El referente de desocupados denunció un "apriete sindical importantísimo" amparado por la gestión del gobernador Vidal, quien fue secretario general del gremio más importante de la provincia. Apuntan contra la triangulación de contratos en beneficio de sectores empresariales específicos.

04 de junio, 2026 | 14.25

En medio de los desesperados pedidos del sector petrolero, el referente de desocupados de Santa Cruz, Roberto Bucarey, denunció un "apriete sindical importantísimo" amparado por la gestión del gobernador Claudio Vidal y advirtió que, mientras empresas vinculadas al poder político y sindical fueron favorecidas con contratos, "hay 6.000 trabajadores petroleros que se encuentran en la casa".

El Sindicato de Petróleo, Gas Privado y Energías Renovables de Santa Cruz (SIPGER) mantiene una lucha activa: los trabajadores realizaron diferentes paros en reclamo de la apertura de paritarias, al considerar que el esfuerzo debe reflejarse en una recomposición salarial. “Queremos discutir paritaria para nuestros trabajadores. No se la vamos a regalar. El esfuerzo lo estamos haciendo nosotros”, sostuvieron las autoridades hace algunas semanas. 

El trasfondo de este conflicto se vuelve aún más complejo al analizar la figura del propio Vidal, cuya legitimidad política se construyó, paradójicamente, desde las bases del sector que hoy lo cuestiona. El actual mandatario ingresó a la actividad petrolera a los 18 años y rápidamente comenzó a participar en la vida gremial. Su ascenso dentro del sindicato más importante de Santa Cruz fue fugaz: en 2013, con apenas 33 años, se convirtió en el secretario general más joven en la historia de la institución. Este pasado como líder sindical del sector hidrocarburífero vuelve todavía más sensible la actual crisis y las denuncias que lo señalan por propiciar un escenario de desocupación masiva y persecución en su propia actividad de origen.

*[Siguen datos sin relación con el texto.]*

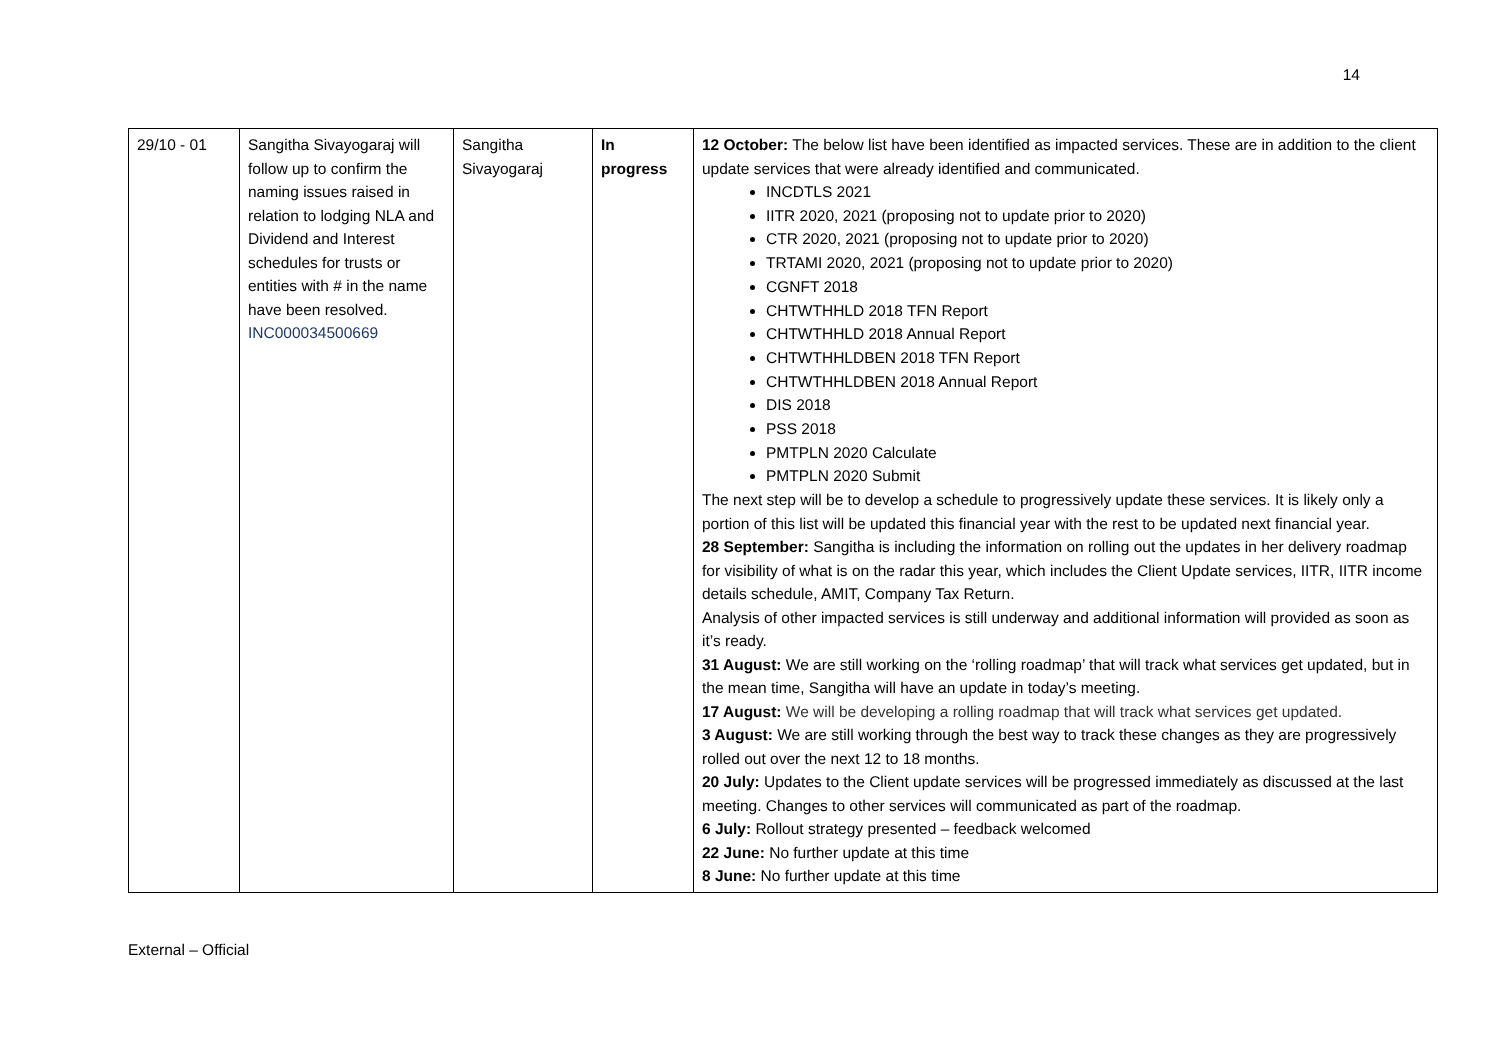14
| 29/10 - 01 | Sangitha Sivayogaraj will follow up to confirm the naming issues raised in relation to lodging NLA and Dividend and Interest schedules for trusts or entities with # in the name have been resolved. INC000034500669 | Sangitha Sivayogaraj | In progress | 12 October: The below list have been identified as impacted services. These are in addition to the client update services that were already identified and communicated. INCDTLS 2021 IITR 2020, 2021 (proposing not to update prior to 2020) CTR 2020, 2021 (proposing not to update prior to 2020) TRTAMI 2020, 2021 (proposing not to update prior to 2020) CGNFT 2018 CHTWTHHLD 2018 TFN Report CHTWTHHLD 2018 Annual Report CHTWTHHLDBEN 2018 TFN Report CHTWTHHLDBEN 2018 Annual Report DIS 2018 PSS 2018 PMTPLN 2020 Calculate PMTPLN 2020 Submit The next step will be to develop a schedule to progressively update these services. It is likely only a portion of this list will be updated this financial year with the rest to be updated next financial year. 28 September: Sangitha is including the information on rolling out the updates in her delivery roadmap for visibility of what is on the radar this year, which includes the Client Update services, IITR, IITR income details schedule, AMIT, Company Tax Return. Analysis of other impacted services is still underway and additional information will provided as soon as it’s ready. 31 August: We are still working on the ‘rolling roadmap’ that will track what services get updated, but in the mean time, Sangitha will have an update in today’s meeting. 17 August: We will be developing a rolling roadmap that will track what services get updated. 3 August: We are still working through the best way to track these changes as they are progressively rolled out over the next 12 to 18 months. 20 July: Updates to the Client update services will be progressed immediately as discussed at the last meeting. Changes to other services will communicated as part of the roadmap. 6 July: Rollout strategy presented – feedback welcomed 22 June: No further update at this time 8 June: No further update at this time |
External – Official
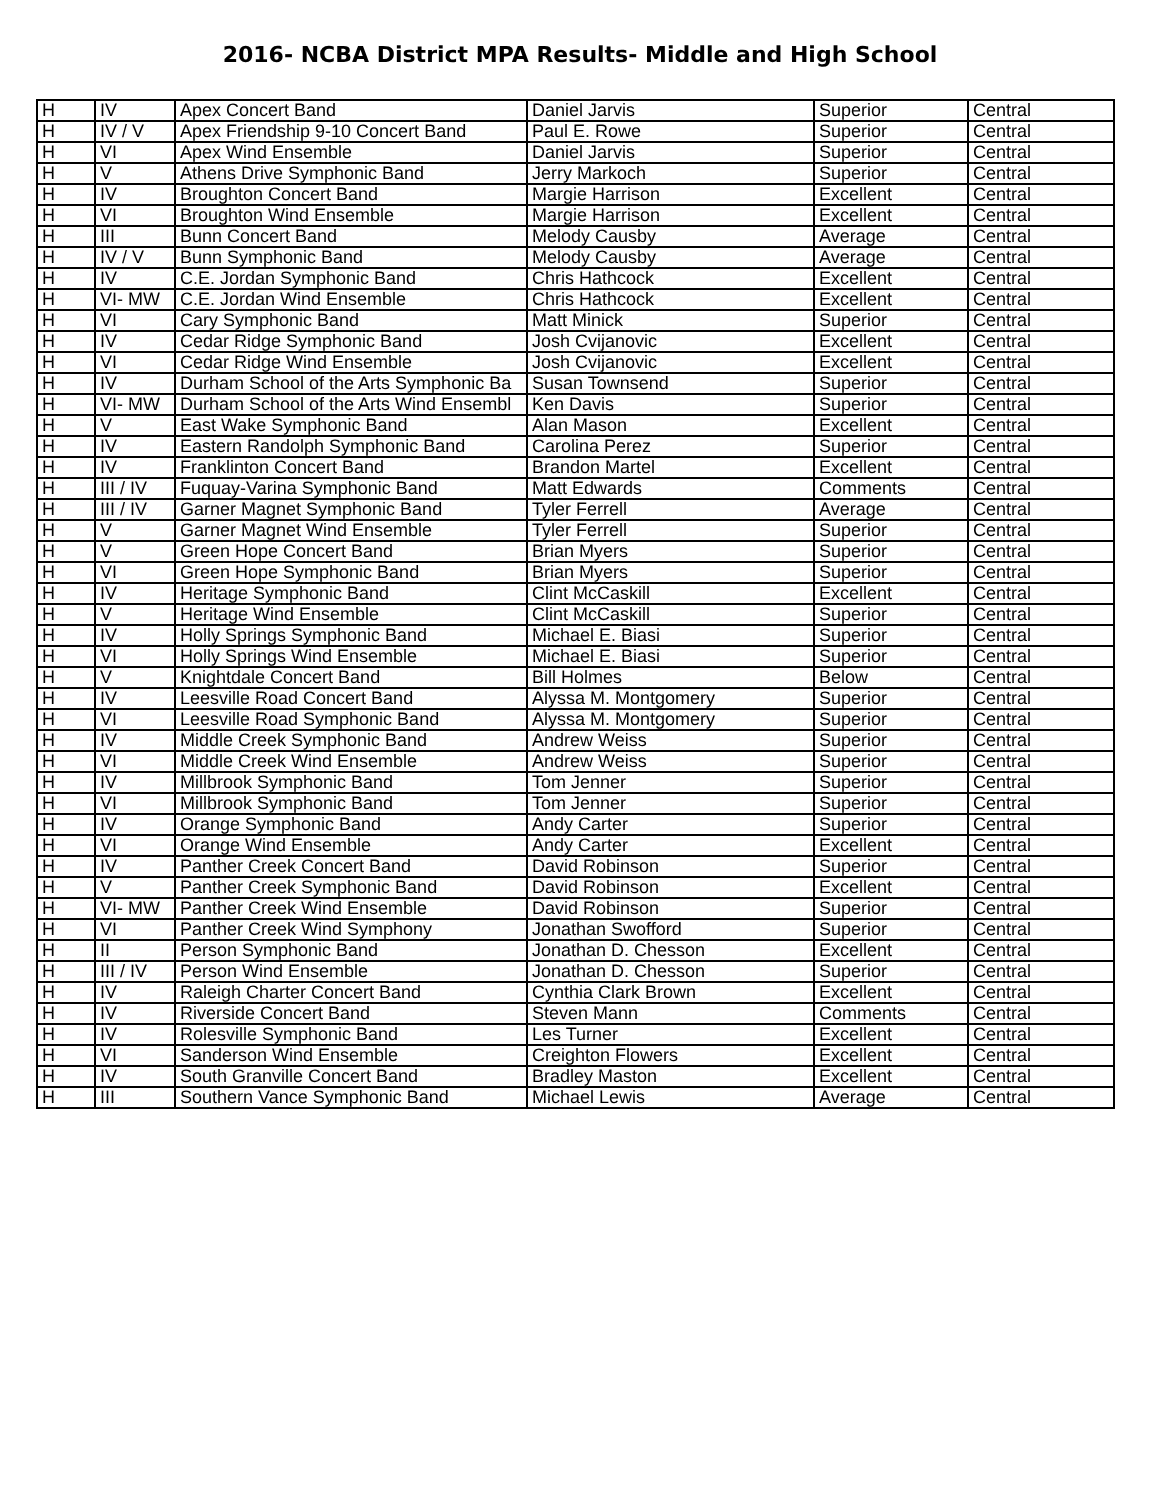2016- NCBA District MPA Results- Middle and High School
| H | IV | Apex Concert Band | Daniel Jarvis | Superior | Central |
| H | IV / V | Apex Friendship 9-10 Concert Band | Paul E. Rowe | Superior | Central |
| H | VI | Apex Wind Ensemble | Daniel Jarvis | Superior | Central |
| H | V | Athens Drive Symphonic Band | Jerry Markoch | Superior | Central |
| H | IV | Broughton Concert Band | Margie Harrison | Excellent | Central |
| H | VI | Broughton Wind Ensemble | Margie Harrison | Excellent | Central |
| H | III | Bunn Concert Band | Melody Causby | Average | Central |
| H | IV / V | Bunn Symphonic Band | Melody Causby | Average | Central |
| H | IV | C.E. Jordan Symphonic Band | Chris Hathcock | Excellent | Central |
| H | VI- MW | C.E. Jordan Wind Ensemble | Chris Hathcock | Excellent | Central |
| H | VI | Cary Symphonic Band | Matt Minick | Superior | Central |
| H | IV | Cedar Ridge Symphonic Band | Josh Cvijanovic | Excellent | Central |
| H | VI | Cedar Ridge Wind Ensemble | Josh Cvijanovic | Excellent | Central |
| H | IV | Durham School of the Arts Symphonic Ba | Susan Townsend | Superior | Central |
| H | VI- MW | Durham School of the Arts Wind Ensembl | Ken Davis | Superior | Central |
| H | V | East Wake Symphonic Band | Alan Mason | Excellent | Central |
| H | IV | Eastern Randolph Symphonic Band | Carolina Perez | Superior | Central |
| H | IV | Franklinton Concert Band | Brandon Martel | Excellent | Central |
| H | III / IV | Fuquay-Varina Symphonic Band | Matt Edwards | Comments | Central |
| H | III / IV | Garner Magnet Symphonic Band | Tyler Ferrell | Average | Central |
| H | V | Garner Magnet Wind Ensemble | Tyler Ferrell | Superior | Central |
| H | V | Green Hope Concert Band | Brian Myers | Superior | Central |
| H | VI | Green Hope Symphonic Band | Brian Myers | Superior | Central |
| H | IV | Heritage Symphonic Band | Clint McCaskill | Excellent | Central |
| H | V | Heritage Wind Ensemble | Clint McCaskill | Superior | Central |
| H | IV | Holly Springs Symphonic Band | Michael E. Biasi | Superior | Central |
| H | VI | Holly Springs Wind Ensemble | Michael E. Biasi | Superior | Central |
| H | V | Knightdale Concert Band | Bill Holmes | Below | Central |
| H | IV | Leesville Road Concert Band | Alyssa M. Montgomery | Superior | Central |
| H | VI | Leesville Road Symphonic Band | Alyssa M. Montgomery | Superior | Central |
| H | IV | Middle Creek Symphonic Band | Andrew Weiss | Superior | Central |
| H | VI | Middle Creek Wind Ensemble | Andrew Weiss | Superior | Central |
| H | IV | Millbrook Symphonic Band | Tom Jenner | Superior | Central |
| H | VI | Millbrook Symphonic Band | Tom Jenner | Superior | Central |
| H | IV | Orange Symphonic Band | Andy Carter | Superior | Central |
| H | VI | Orange Wind Ensemble | Andy Carter | Excellent | Central |
| H | IV | Panther Creek Concert Band | David Robinson | Superior | Central |
| H | V | Panther Creek Symphonic Band | David Robinson | Excellent | Central |
| H | VI- MW | Panther Creek Wind Ensemble | David Robinson | Superior | Central |
| H | VI | Panther Creek Wind Symphony | Jonathan Swofford | Superior | Central |
| H | II | Person Symphonic Band | Jonathan D. Chesson | Excellent | Central |
| H | III / IV | Person Wind Ensemble | Jonathan D. Chesson | Superior | Central |
| H | IV | Raleigh Charter Concert Band | Cynthia Clark Brown | Excellent | Central |
| H | IV | Riverside Concert Band | Steven Mann | Comments | Central |
| H | IV | Rolesville Symphonic Band | Les Turner | Excellent | Central |
| H | VI | Sanderson Wind Ensemble | Creighton Flowers | Excellent | Central |
| H | IV | South Granville Concert Band | Bradley Maston | Excellent | Central |
| H | III | Southern Vance Symphonic Band | Michael Lewis | Average | Central |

En declaraciones a Radio Realpolitik, el representante de los empleados describió los métodos de presión que presuntamente ejercen la conducción gremial y las autoridades provinciales contra los trabajadores y empresarios que no se alinean con sus intereses. "Hoy en la provincia de Santa Cruz, el sindicato del petrolero vienen a ser los maras", lanzó Bucarey, comparando el accionar sindical con las organizaciones criminales debido a las represalias que sufren quienes intentan rebelarse o denunciar irregularidades.

Uno de los puntos más agudos de la denuncia de Bucarey apunta a la triangulación de contratos en beneficio de sectores empresariales específicos. Según el dirigente, una nueva firma vinculada a un empresario absorbió gran parte de las tareas operativas que antes realizaban compañías locales con décadas de arraigo en la región. En este proceso, empresas históricas habrían sido desplazadas de la actividad mediante estrategias de hostigamiento.

Entre los casos emblemáticos, mencionó a OleoSur (referida también como Oriosur), una firma con más de 40 años de trayectoria prestando servicios en Santa Cruz que fue apartada de la actividad. "Fue tanta la persecución y la amenaza que le hicieron a Oleosur que los dejaron sin trabajo", señaló, detallando que solo esta maniobra dejó a 154 operarios en la calle. 

Crisis del sector petrolero en Santa Cruz: los empleados que sufren la embestida de Vidal

Más allá de las disputas contractuales, Bucarey alertó sobre el durísimo impacto social que las decisiones de los últimos meses provocaron en las familias santacruceñas. El dirigente detalló que la parálisis y el quite de contratos dejaron a cientos de operarios experimentados esperando en sus hogares reactivaciones promesas que nunca se cumplieron.

La crisis del empleo en el principal motor económico de la provincia se traduce en cifras alarmantes, según el relevamiento de los desocupados:

  • 6.000 trabajadores petroleros se encuentran actualmente "en la casa" (suspendidos o desvinculados).

  • 700 personas con un promedio de 25 años de trayectoria dentro del sector hidrocarburífero permanecen sin actividad.

  • 12.000 desocupados en total registra la zona norte de la provincia, sumando 6.500 desocupados generales y los 6.000 del sector petrolero.
     

El panorama se vuelve aún más complejo si se tiene en cuenta la matriz productiva regional. "Es una provincia que no tiene otra fuente laboral que no sea el petróleo", afirmó Bucarey, advirtiendo sobre un preocupante clima de descontento social y desprotección en una de las regiones energéticas más importantes del país.